Some records
▼▼▼

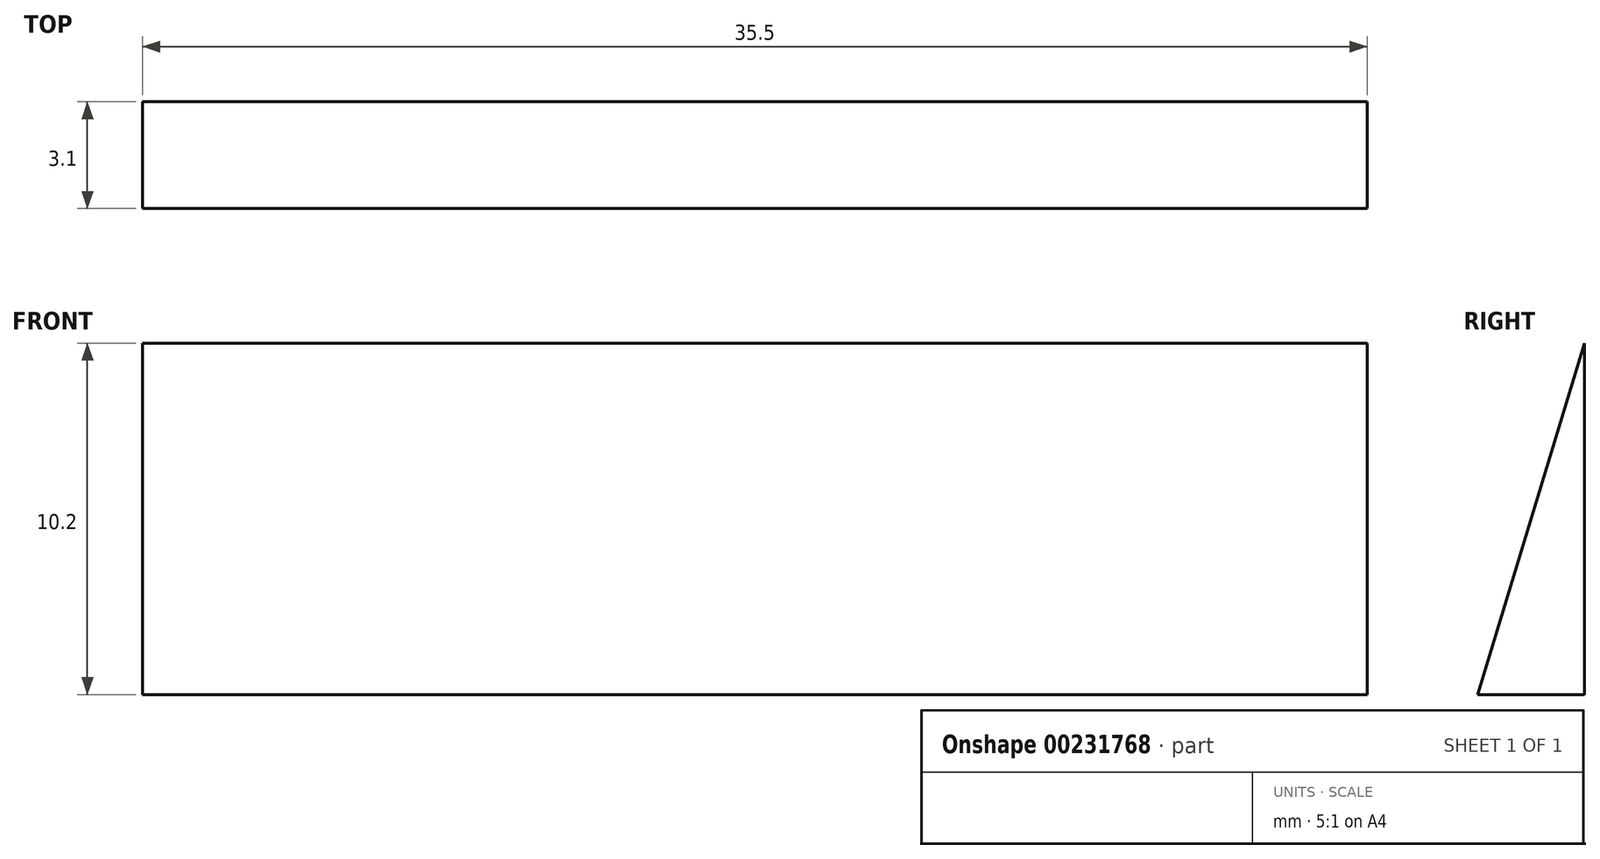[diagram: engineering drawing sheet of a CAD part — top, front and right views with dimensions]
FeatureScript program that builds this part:
annotation { "Feature Type Name" : "Feature", "Feature Type Description" : "" }
export const myFeature = defineFeature(function(context is Context, id is Id, definition is map)
    precondition{}
    {
        {
            var Q0;
            Q0=qCreatedBy(makeId("Right.planeOp"),FACE);
            var sketch = newSketch(context, id + "F0", { "sketchPlane" : qUnion([Q0])});
            skLineSegment(sketch, "E0", {"start": v(0, 0) * mm, "end": v(3.1, 10.2) * mm});
            skLineSegment(sketch, "E1", {"start": v(3.1, 10.2) * mm, "end": v(3.1, 0) * mm});
            skLineSegment(sketch, "E2", {"start": v(3.1, 0) * mm, "end": v(0, 0) * mm});
            skSolve(sketch);
        }
        {
            var Q0;
            Q0 = qSketchRegion(id + "F0", true);
            extrude(context, id + "F1", {"entities" : qUnion([Q0]), "depth" : 35.5 * mm});
        }
    });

▲▲▲

> _Goal of the exercise_
Quote every line of the records above word for word, leaving out the pictures.

> _Task output_
[diagram: engineering drawing sheet of a CAD part — top, front and right views with dimensions]
FeatureScript program that builds this part:
annotation { "Feature Type Name" : "Feature", "Feature Type Description" : "" }
export const myFeature = defineFeature(function(context is Context, id is Id, definition is map)
    precondition{}
    {
        {
            var Q0;
            Q0=qCreatedBy(makeId("Right.planeOp"),FACE);
            var sketch = newSketch(context, id + "F0", { "sketchPlane" : qUnion([Q0])});
            skLineSegment(sketch, "E0", {"start": v(0, 0) * mm, "end": v(3.1, 10.2) * mm});
            skLineSegment(sketch, "E1", {"start": v(3.1, 10.2) * mm, "end": v(3.1, 0) * mm});
            skLineSegment(sketch, "E2", {"start": v(3.1, 0) * mm, "end": v(0, 0) * mm});
            skSolve(sketch);
        }
        {
            var Q0;
            Q0 = qSketchRegion(id + "F0", true);
            extrude(context, id + "F1", {"entities" : qUnion([Q0]), "depth" : 35.5 * mm});
        }
    });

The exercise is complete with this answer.